After finding the line containing "DTDs and validation." below, please output that line and each following one through the line containing "Download and install", exactly as written.

** SUPPLIED DATA follows **

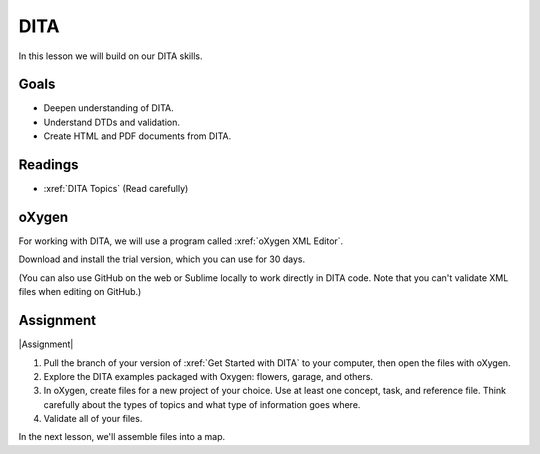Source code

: .. _DITA:

DITA
#############################

In this lesson we will build on our DITA skills.

Goals
*********

* Deepen understanding of DITA.

* Understand DTDs and validation.

* Create HTML and PDF documents from DITA.


Readings
*********

* :xref:`DITA Topics` (Read carefully)

oXygen
*********

For working with DITA, we will use a program called :xref:`oXygen XML Editor`.

Download and install the trial version, which you can use for 30 days.

(You can also use GitHub on the web or Sublime locally to work directly in
DITA code. Note that you can't validate XML files when editing on GitHub.)

.. raw:: HTML

	<iframe width="560" height="315" src="https://www.youtube.com/embed/HVaPfUEpkc4" frameborder="0" allow="accelerometer; autoplay; encrypted-media; gyroscope; picture-in-picture" allowfullscreen></iframe>

.. raw:: HTML

	<iframe width="560" height="315" src="https://www.youtube.com/embed/t2cG3Xe1TXY" frameborder="0" allow="accelerometer; autoplay; encrypted-media; gyroscope; picture-in-picture" allowfullscreen></iframe>


Assignment
************

|Assignment| 

#. Pull the branch of your version of :xref:`Get Started with DITA` to your computer, then 
   open the files with oXygen.

#. Explore the DITA examples packaged with Oxygen:  flowers, garage, and others.

#. In oXygen, create files for a new project of your choice.  Use at least one concept, task, and reference file.  Think carefully about the types of topics and what type of information goes where.
   
#. Validate all of your files.

In the next lesson, we'll assemble files into a map.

** End of SUPPLIED DATA **

» **EXERCISE RESULT**
* Understand DTDs and validation.

* Create HTML and PDF documents from DITA.


Readings
*********

* :xref:`DITA Topics` (Read carefully)

oXygen
*********

For working with DITA, we will use a program called :xref:`oXygen XML Editor`.

Download and install the trial version, which you can use for 30 days.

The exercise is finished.